RTX cut its 2025 profit forecast as the aerospace and defense giant took a hit from Trump’s tariff war. Its shares dropped 1%.
Meanwhile, Coca-Cola rose 1% after beating Q2 revenue estimates.
Despite trade policy uncertainty out of Washington, the US economy’s resilience has propelled major indexes to fresh all-time highs.
With little over a week to go before Aug 1, treasury secretary Scott Bessent emphasised yesterday that the administration was prioritising the quality of trade deals over speed.
Meanwhile, trade talks are stuck as the EU weighs new countermeasures against the US and hopes for an interim deal with India were fading, Indian government officials said.
Still, a slew of positive earnings surprises has kept markets near record territory.
Analysts expect S&P 500 companies to report a healthy 6.7% jump in Q2 profits, with Big Tech leading the charge, data compiled by LSEG shows.
“While US stocks may be due for a breather, we believe the bull market remains intact… we recommend using volatility as an opportunity to phase into markets,” Mark Haefele, CIO of UBS Global Wealth Management said.
Today’s cautious trading comes after a rollercoaster session that ended with the S&P 500 and Nasdaq both notching record closes.
Much of the action was fueled by investors snapping up megacaps such as Alphabet ahead of earnings.
Google-parent Alphabet and EV-maker Tesla will inaugurate quarterly results for the “Magnificent Seven” stocks tommorrow, setting the tone for Wall Street.
Shares of Tesla were down 0.3% in premarket trading, having fallen about 19% so far in 2025 amid CEO Elon Musk’s political involvement and the challenges its core business faces.
Investors will also be tuning in at 8.30am for a speech from US Federal Reserve (Fed) chair Jerome Powell, searching for hints on the central bank’s next move.

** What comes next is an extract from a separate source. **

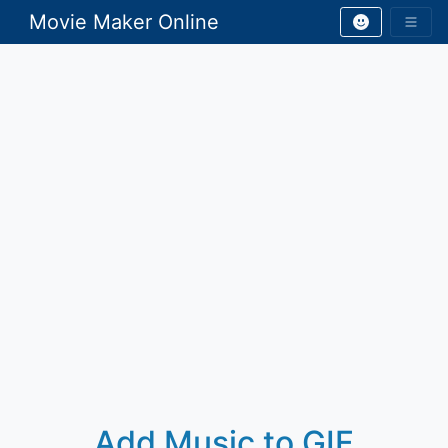
Movie Maker Online
Add Music to GIF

The Fed’s reluctance to cut rates has drawn fire from the Trump administration, fueling speculation about Powell’s future.
Bessent signaled yesterday that he wants to review the Fed’s performance as an institution.
Following last week’s mixed economic signals, traders have all but ruled out a rate cut next week and now see a 56.3% chance of an easing in September, according to the CME FedWatch tool.
Among other movers, US coal miners Peabody Energy and Warrior Met Coal were up 3.7% each, as China’s coking coal prices surged amid market speculation about government inspections in major production hubs.